─── MATERIAL FOR THE TASK

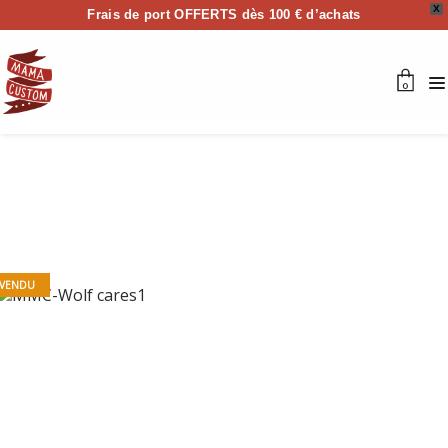
X
Frais de port OFFERTS dès 100 € d’achats
0
VENDU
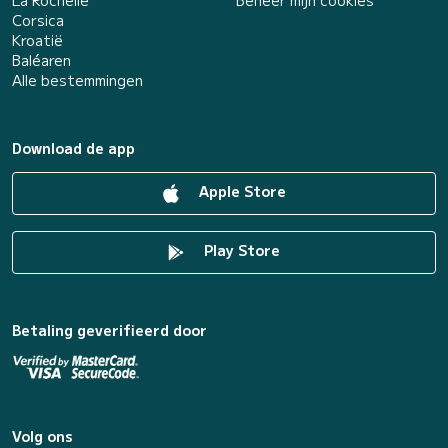
Corsica
Kroatië
Baléaren
Alle bestemmingen
Download de app
Apple Store
Play Store
Betaling geverifieerd door
Volg ons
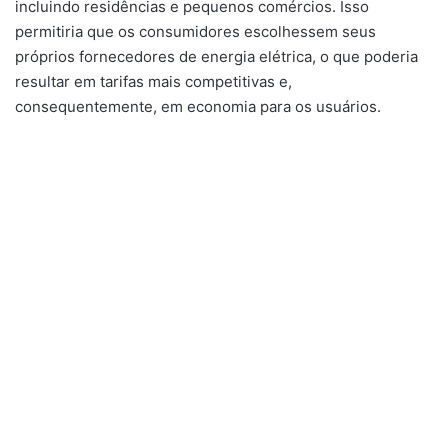
incluindo residências e pequenos comércios. Isso
permitiria que os consumidores escolhessem seus
próprios fornecedores de energia elétrica, o que poderia
resultar em tarifas mais competitivas e,
consequentemente, em economia para os usuários.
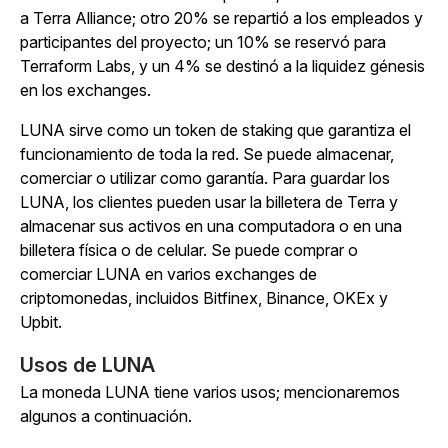
a Terra Alliance; otro 20% se repartió a los empleados y
participantes del proyecto; un 10% se reservó para
Terraform Labs, y un 4% se destinó a la liquidez génesis
en los exchanges.
LUNA sirve como un token de staking que garantiza el
funcionamiento de toda la red. Se puede almacenar,
comerciar o utilizar como garantía. Para guardar los
LUNA, los clientes pueden usar la billetera de Terra y
almacenar sus activos en una computadora o en una
billetera física o de celular. Se puede comprar o
comerciar LUNA en varios exchanges de
criptomonedas, incluidos Bitfinex, Binance, OKEx y
Upbit.
Usos de LUNA
La moneda LUNA tiene varios usos; mencionaremos
algunos a continuación.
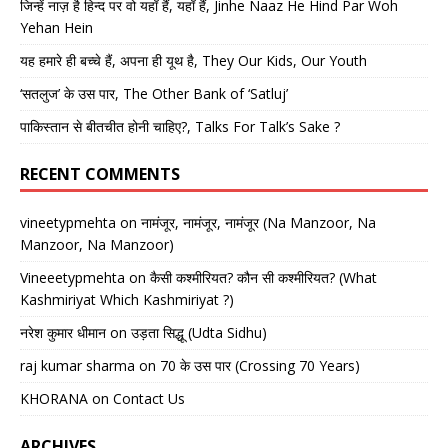
जिन्हें नाज़ है हिन्द पर वो यहाँ हैं, यहाँ हैं, Jinhe Naaz He Hind Par Woh
Yehan Hein
यह हमारे ही बच्चे हैं, अपना ही यूथ है, They Our Kids, Our Youth
‘सतलुज’ के उस पार, The Other Bank of ‘Satluj’
पाकिस्तान से बीतचीत होनी चाहिए?, Talks For Talk’s Sake ?
RECENT COMMENTS
vineetypmehta
on
नामंजूर, नामंजूर, नामंजूर (Na Manzoor, Na
Manzoor, Na Manzoor)
Vineeetypmehta
on
कैसी कश्मीरियत? कौन सी कश्मीरियत? (What
Kashmiriyat Which Kashmiriyat ?)
नरेश कुमार धीमान
on
उड़ता सिद्धू (Udta Sidhu)
raj kumar sharma
on
70 के उस पार (Crossing 70 Years)
KHORANA
on
Contact Us
ARCHIVES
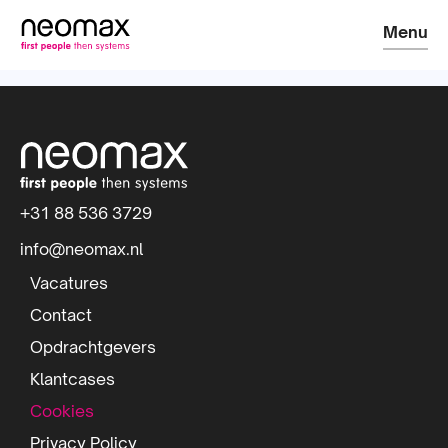
Menu
S
i
t
+31 88 536 3729
e
info@neomax.nl
f
Vacatures
o
Contact
Opdrachtgevers
o
Klantcases
t
Cookies
e
Privacy Policy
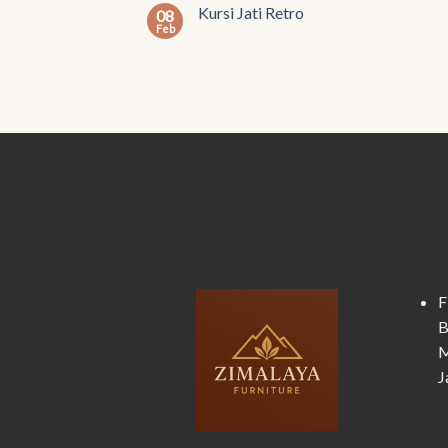
Kursi Jati Retro
08
Feb
F
B
M
J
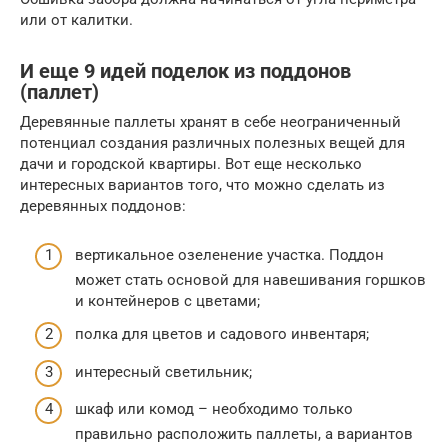
или от калитки.
И еще 9 идей поделок из поддонов
(паллет)
Деревянные паллеты хранят в себе неограниченный
потенциал создания различных полезных вещей для
дачи и городской квартиры. Вот еще несколько
интересных вариантов того, что можно сделать из
деревянных поддонов:
вертикальное озеленение участка. Поддон
может стать основой для навешивания горшков
и контейнеров с цветами;
полка для цветов и садового инвентаря;
интересный светильник;
шкаф или комод – необходимо только
правильно расположить паллеты, а вариантов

──────

*ASSIGNMENT*
Look through the lines above and collect those with the word "паллеты".

*RESULT BELOW*
Деревянные паллеты хранят в себе неограниченный
правильно расположить паллеты, а вариантов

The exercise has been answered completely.